Before the Tax Cuts and Jobs Act (TCJA) went into effect, a business’s net operating losses (NOLs) could generally be carried back two years and carried forward 20 years to offset taxable income.
Tax reform, however, repealed the two-year carryback allowance and other special carryback provisions for losses arising in tax years beginning after Dec. 31, 2017.
The TCJA also placed limits on the use of NOLs. Starting in tax year 2018, businesses may no longer use NOLs to offset all of their taxable income in subsequent years.
The NOL deduction is now limited to 80% of taxable income (which is determined without regard to the new 20% pass-thru deduction). In other words, business owners may no longer use NOLs to reduce tax liability to zero.
Any NOL carryforwards must be applied in the first subsequent tax year in which the business has positive taxable income and may now be carried forward indefinitely rather than limited to a 20-year period.
Here’s an example.
Joe owns a business that posts a net loss of $100,000 in 2018. The business fares better in 2019, making a $100,000 profit before taxes. He does not have historical NOLs on the books to use in future years.
Under prior law, Joe would have been able to deduct the 2018 loss in 2019, fully eliminating the business’s tax liability.
But now, Joe may only deduct $80,000 (80% of $100,000).
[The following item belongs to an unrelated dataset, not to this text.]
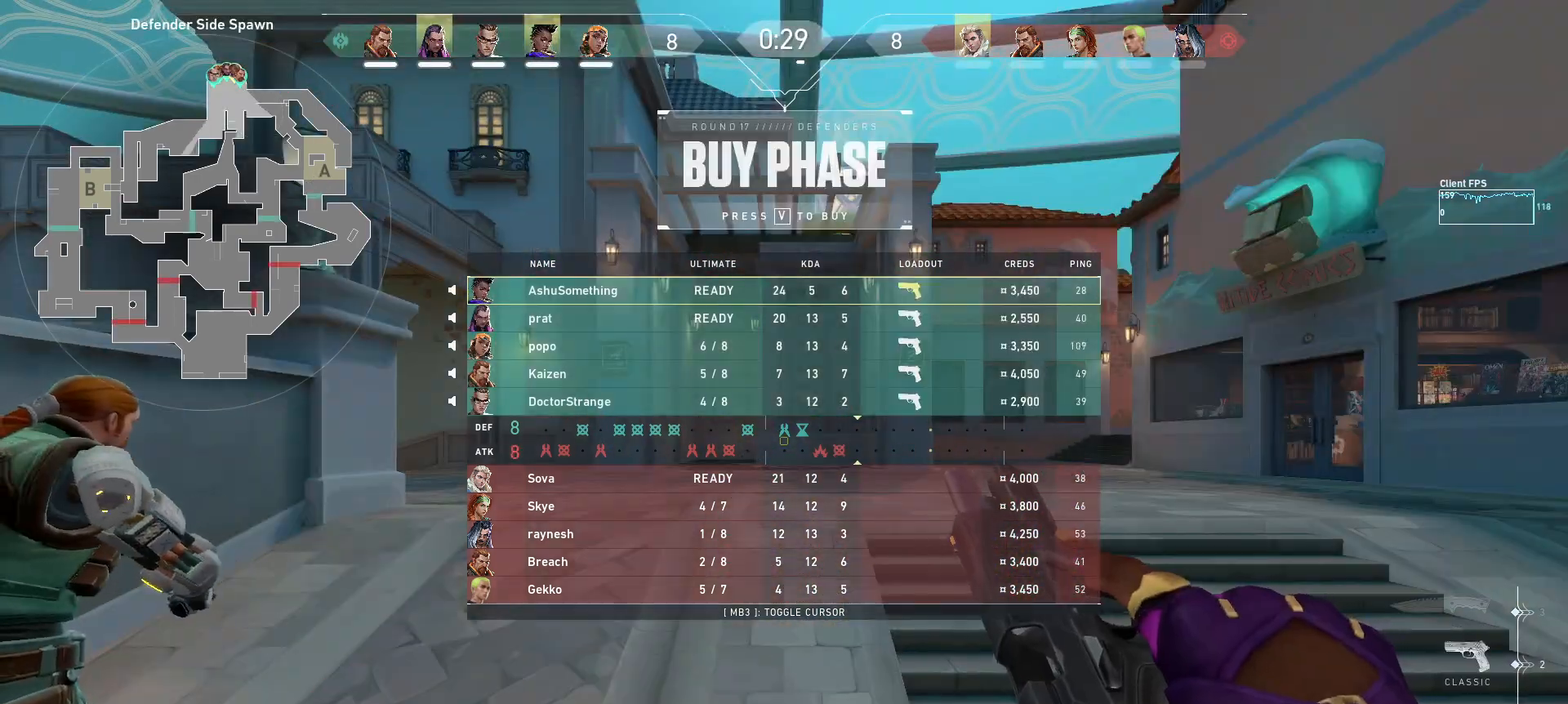
{"keys": ["a", "d", "s"], "mouse": [], "events": [[467, "a", "down"], [467, "d", "down"], [467, "s", "down"]]}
Rather than erasing taxes owed on the $100,000 profit in 2019, the NOL deduction reduces taxable income to $100,000 minus $80,000, or $20,000. The $20,000 NOL left over then essentially goes on the ledger as a “tax asset,” an asset that will increase after-tax income in the future.
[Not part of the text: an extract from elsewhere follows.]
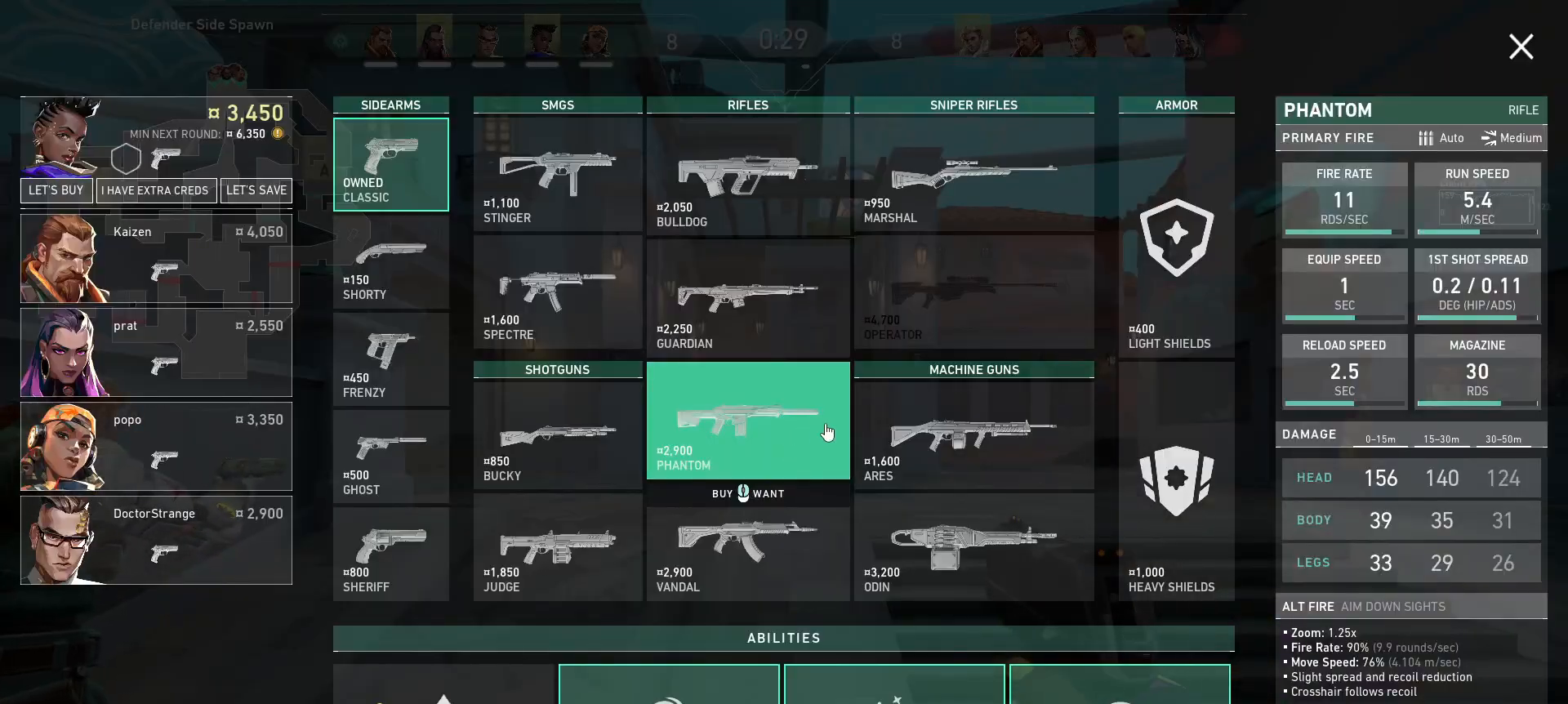
{"keys": [], "mouse": ["left"], "events": [[100, "a", "up"], [117, "d", "up"], [133, "s", "up"], [500, "mouse_left", "down"]]}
In 2020, Joe’s business makes $150,000. Because it is a profitable year, he is required to apply his unused NOLs to the largest extent possible. In Joe’s case, the $20,000 NOL carryforward reduces taxable income to $130,000.
While a business should theoretically be able to use the aggregate value of NOLs to offset tax liability in the future, some taxpayers and types of businesses may find that this is not the case.
Capital-intensive startups, for instance, could post losses for years before finally making a profit. If the annual losses are large and—even in good times—the margins are small, one can imagine a situation in which the benefits are never fully realized. New active loss limitation rules enacted in the TCJA also erode the benefit of NOLs to upper-income taxpayers.
As the rules applied here are done so in a simple example, you should discuss your personal situation with a tax professional. The new NOL deduction interacts with other areas of the tax code, which could make the picture messier and increase (or decrease) taxes owed.